Trauma can bring about growth

UNITED STATES
National Catholic Reporter

Mary Gail Frawley-O’Dea | Jun. 6, 2016

ANALYSIS Editor’s note: This is Part 3 of “Hell, hope and healing,” an NCR four-part series on sexual abuse. You can read the series introduction, Part 1, and Part 2, which are also available at the feature series page Hell, hope and healing. Part 4 will be published first in our print edition first and then posted to our website.

In the second article of this series, I focused on hope and healing for survivors of sexual abuse. Here, I extend the discussion beyond healing to discuss the possibility, now validated through research, that some trauma survivors actually experience post-traumatic growth.

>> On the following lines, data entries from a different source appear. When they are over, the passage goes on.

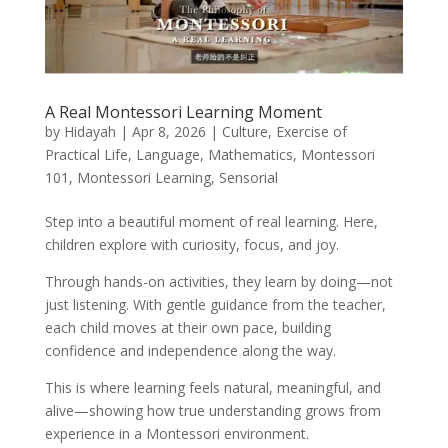
A Real Montessori Learning Moment
by
Hidayah
|
Apr 8, 2026
|
Culture
,
Exercise of
Practical Life
,
Language
,
Mathematics
,
Montessori
101
,
Montessori Learning
,
Sensorial
Step into a beautiful moment of real learning. Here,
children explore with curiosity, focus, and joy.
Through hands-on activities, they learn by doing—not
just listening. With gentle guidance from the teacher,
each child moves at their own pace, building
confidence and independence along the way.
This is where learning feels natural, meaningful, and
alive—showing how true understanding grows from
experience in a Montessori environment.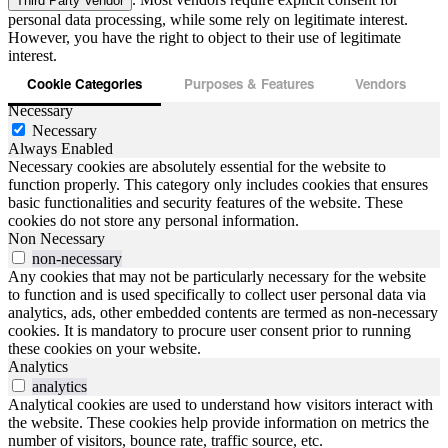
Third Party Vendor
personal data processing, while some rely on legitimate interest.
However, you have the right to object to their use of legitimate
interest.
Cookie Categories
Purposes & Features
Vendors
Necessary
Necessary
Always Enabled
Necessary cookies are absolutely essential for the website to
function properly. This category only includes cookies that ensures
basic functionalities and security features of the website. These
cookies do not store any personal information.
Non Necessary
non-necessary
Any cookies that may not be particularly necessary for the website
to function and is used specifically to collect user personal data via
analytics, ads, other embedded contents are termed as non-necessary
cookies. It is mandatory to procure user consent prior to running
these cookies on your website.
Analytics
analytics
Analytical cookies are used to understand how visitors interact with
the website. These cookies help provide information on metrics the
number of visitors, bounce rate, traffic source, etc.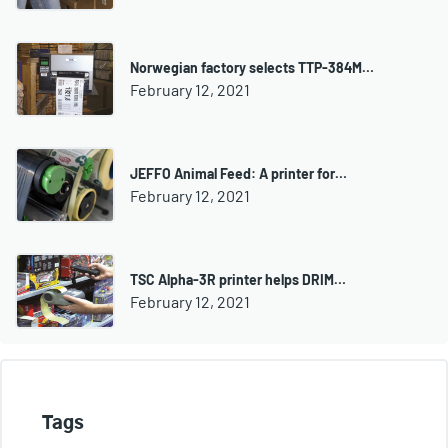
Norwegian factory selects TTP-384M…
February 12, 2021
JEFFO Animal Feed: A printer for…
February 12, 2021
TSC Alpha-3R printer helps DRIM…
February 12, 2021
Tags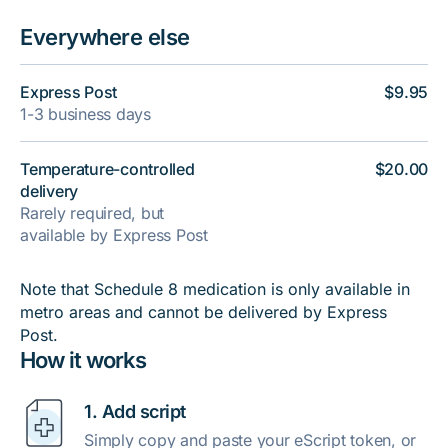
Everywhere else
Express Post
$9.95
1-3 business days
Temperature-controlled
$20.00
delivery
Rarely required, but
available by Express Post
Note that Schedule 8 medication is only available in
metro areas and cannot be delivered by Express
Post.
How it works
1. Add script
Simply copy and paste your eScript token, or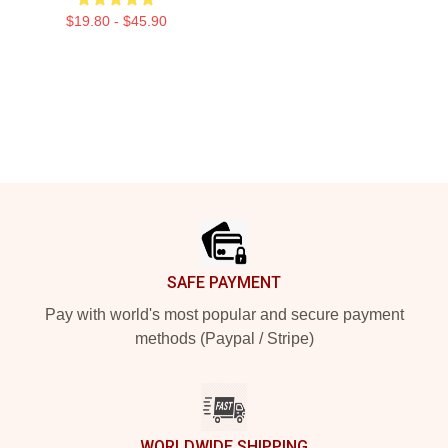
$19.80 - $45.90
Footer
SAFE PAYMENT
Pay with world's most popular and secure payment
methods (Paypal / Stripe)
WORLDWIDE SHIPPING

If healing can occur from the truly devastating consequences of adverse childhood experiences — including sexual abuse by clergy — can survivors also experience meaningful growth through their confrontation with trauma? Can post-traumatic growth also occur in institutions that fostered abuse, as well as in the advocacy organizations that have worked on behalf of survivors?

Let me be very clear: No one ever is “better off” because they were abused or suffered other adverse childhood experiences (ACEs). Every child and adolescent is entitled to a “good enough” childhood where suffering is manageable and betrayal is minimal.

Unfortunately, too many children and teens are faced with soul-battering betrayals, abuse, neglect or terrifying family dynamics that send normal developmental pathways, including those related to the brain, off the rails.